Quoted passage:
==================================================

EN FR
EN FR


Section: New Results

Ontology-Mediated Query Answering

Participants : Jean-François Baget, Meghyn Bienvenu, Efstathios Delivorias, Michel Leclère, Marie-Laure Mugnier, Olivier Rodriguez, Federico Ulliana.

Ontolology-mediated query answering (OMQA) is the issue of querying data while taking into account inferences enabled by ontological knowledge. From an abstract viewpoint, this gives rise to knowledge bases, composed of an ontology and a factbase (in database terms: a database instance under incomplete data assumption). Answers to queries are logically entailed from the knowledge base.

This year, we obtained two kinds of results: theoretical results on fundamental issues raised by OMQA, and practical algorithms for OMQA on key-value stores and RDF integration systems.

Fundamental issues on OMQA with existential rules

Existential rules (a.k.a. datalog+, as this framework generalizes the deductive database language datalog) have emerged as a new ontological language in the OMQA context. Techniques for query answering under existential rules mostly rely on the two classical ways of processing rules, namely forward chaining and backward chaining. In forward chaining, known as the chase in database theory, the rules are applied to enrich the factbase and query answering can then be solved by evaluating the query against the saturated factbase (as in a classical database system, i.e., with forgetting the ontological knowledge). The backward chaining process is divided into two steps: first, the query is rewritten using the rules into a first-order query (typically a union of conjunctive queries, but it can be a more compact form) or into a datalog query; then the rewritten query is evaluated against the factbase (again, as in a classical database system). Depending on the considered class of existential rules, the chase and/or query rewriting may terminate or not.

Decidability of chase termination for linear existential rules.

Several chase variants have long been studied in database theory. These chase variants yield logically equivalent results, but differ in their ability to detect redundancies possibly caused by the introduction of unknown individuals (nulls, blank nodes). Given a chase variant, the chase termination problem takes as input a set of existential rules and asks if this set of rules ensures the termination of the chase for any factbase. It is well-known that this problem is undecidable for all known chase variants. Hence, a crucial issue is whether chase termination becomes decidable for some known subclasses of existential rules. We considered linear existential rules, a simple yet important subclass of existential rules that generalizes database inclusion dependencies. We showed the decidability of the chase termination problem on linear rules for three main chase variants, namely skolem (a.k.a. semi-oblivious), restricted (a.k.a. standard) and core chase. The restricted chase is the most used in practice, however its study is notoriously tricky because the order in which rule applications are performed matters. Indeed, for the same factbase, some restricted chase sequences may terminate, while others may not. To obtain our results, we introduced a novel approach based on so-called derivation trees and a single notion of forbidden pattern. The simplicity of these structures make them subject to implementation. Besides the theoretical interest of a unified approach and new proofs, we provided the first positive decidability results (and complexity upper bounds) concerning the termination of the restricted chase, proving that chase termination on linear existential rules is decidable for both versions of the problem: Does every chase sequence terminate? Does some chase sequence terminate?

==================================================

Extracted material:
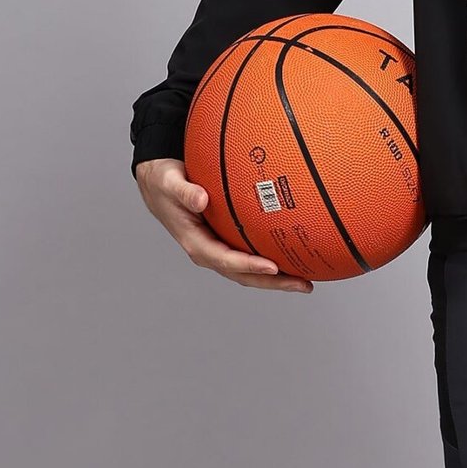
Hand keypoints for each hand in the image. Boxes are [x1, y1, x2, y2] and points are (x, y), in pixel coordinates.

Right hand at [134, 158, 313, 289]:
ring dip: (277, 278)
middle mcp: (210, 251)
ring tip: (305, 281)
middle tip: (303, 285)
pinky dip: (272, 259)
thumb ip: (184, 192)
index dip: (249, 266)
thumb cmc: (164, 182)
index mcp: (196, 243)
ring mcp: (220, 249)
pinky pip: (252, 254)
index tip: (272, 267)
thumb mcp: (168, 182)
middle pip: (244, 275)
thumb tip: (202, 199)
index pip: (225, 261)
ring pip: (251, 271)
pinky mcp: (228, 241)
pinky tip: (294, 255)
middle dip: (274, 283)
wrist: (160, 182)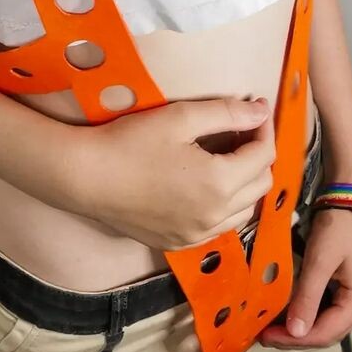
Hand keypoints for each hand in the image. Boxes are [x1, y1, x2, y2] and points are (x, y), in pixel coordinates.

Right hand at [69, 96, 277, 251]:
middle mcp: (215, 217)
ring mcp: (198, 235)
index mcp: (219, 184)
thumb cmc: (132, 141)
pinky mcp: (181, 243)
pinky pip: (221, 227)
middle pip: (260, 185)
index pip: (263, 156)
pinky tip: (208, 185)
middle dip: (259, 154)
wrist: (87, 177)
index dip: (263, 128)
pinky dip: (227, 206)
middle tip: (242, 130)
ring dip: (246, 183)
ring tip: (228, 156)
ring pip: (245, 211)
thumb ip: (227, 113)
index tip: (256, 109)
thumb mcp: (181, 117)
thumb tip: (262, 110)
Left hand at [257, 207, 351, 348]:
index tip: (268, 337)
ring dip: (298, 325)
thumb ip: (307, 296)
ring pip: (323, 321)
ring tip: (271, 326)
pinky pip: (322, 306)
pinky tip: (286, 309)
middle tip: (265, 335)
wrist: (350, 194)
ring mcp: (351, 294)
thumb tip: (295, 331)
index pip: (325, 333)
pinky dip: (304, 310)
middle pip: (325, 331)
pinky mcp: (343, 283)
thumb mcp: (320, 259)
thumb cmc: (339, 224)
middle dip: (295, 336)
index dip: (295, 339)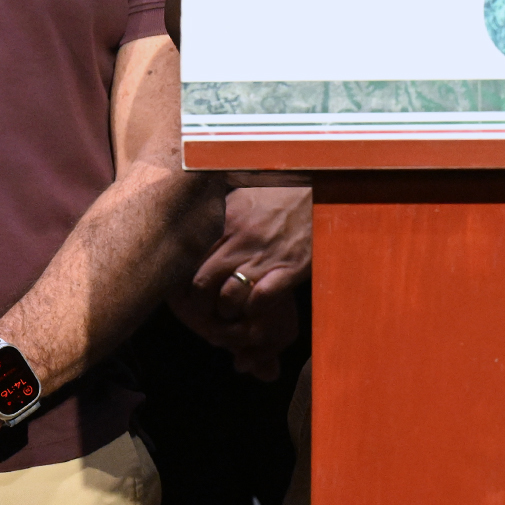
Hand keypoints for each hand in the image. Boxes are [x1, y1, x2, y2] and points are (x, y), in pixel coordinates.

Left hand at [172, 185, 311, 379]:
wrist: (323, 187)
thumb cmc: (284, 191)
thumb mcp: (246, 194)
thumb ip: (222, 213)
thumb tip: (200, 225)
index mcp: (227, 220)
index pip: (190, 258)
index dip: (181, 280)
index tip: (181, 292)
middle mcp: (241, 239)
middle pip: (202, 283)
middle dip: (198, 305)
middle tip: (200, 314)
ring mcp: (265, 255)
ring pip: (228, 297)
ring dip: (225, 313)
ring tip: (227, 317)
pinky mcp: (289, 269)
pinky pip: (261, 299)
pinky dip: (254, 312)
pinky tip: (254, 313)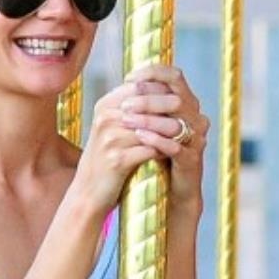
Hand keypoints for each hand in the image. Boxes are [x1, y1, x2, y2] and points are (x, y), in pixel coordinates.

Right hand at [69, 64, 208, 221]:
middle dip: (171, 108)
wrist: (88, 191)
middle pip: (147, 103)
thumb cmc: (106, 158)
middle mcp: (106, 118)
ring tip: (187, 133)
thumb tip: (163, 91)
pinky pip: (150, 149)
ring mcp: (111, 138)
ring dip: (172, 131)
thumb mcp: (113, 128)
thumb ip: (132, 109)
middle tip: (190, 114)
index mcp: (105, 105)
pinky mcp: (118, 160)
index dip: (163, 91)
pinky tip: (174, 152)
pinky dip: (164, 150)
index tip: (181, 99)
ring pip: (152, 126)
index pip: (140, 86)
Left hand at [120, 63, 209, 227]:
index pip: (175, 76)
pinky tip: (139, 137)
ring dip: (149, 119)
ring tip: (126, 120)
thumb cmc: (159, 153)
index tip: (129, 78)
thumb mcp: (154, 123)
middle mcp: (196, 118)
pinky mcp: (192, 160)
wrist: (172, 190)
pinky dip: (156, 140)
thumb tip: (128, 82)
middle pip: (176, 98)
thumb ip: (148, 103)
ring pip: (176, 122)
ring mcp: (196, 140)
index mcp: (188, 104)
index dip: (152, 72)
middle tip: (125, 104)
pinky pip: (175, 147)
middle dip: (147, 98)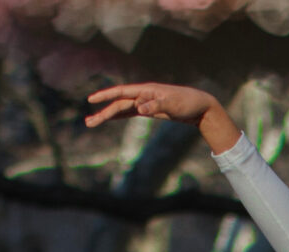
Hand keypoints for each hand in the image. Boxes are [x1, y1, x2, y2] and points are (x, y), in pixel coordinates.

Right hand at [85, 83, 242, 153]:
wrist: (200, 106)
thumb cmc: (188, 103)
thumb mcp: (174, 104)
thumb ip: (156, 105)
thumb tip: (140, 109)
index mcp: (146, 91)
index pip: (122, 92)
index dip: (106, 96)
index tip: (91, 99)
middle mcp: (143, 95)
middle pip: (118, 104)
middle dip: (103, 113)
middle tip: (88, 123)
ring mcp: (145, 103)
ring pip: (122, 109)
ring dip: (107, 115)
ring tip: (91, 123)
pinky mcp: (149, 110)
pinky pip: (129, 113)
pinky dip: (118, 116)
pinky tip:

==================================================

Work to be completed: List each chase variant for which the ontology-mediated query answering report says chase termination on linear rules was shown to be decidable, along with any other name the report gives for it.

Written response:
- Skolem chase (also known as semi-oblivious)
- Restricted chase (also known as standard)
- Core chase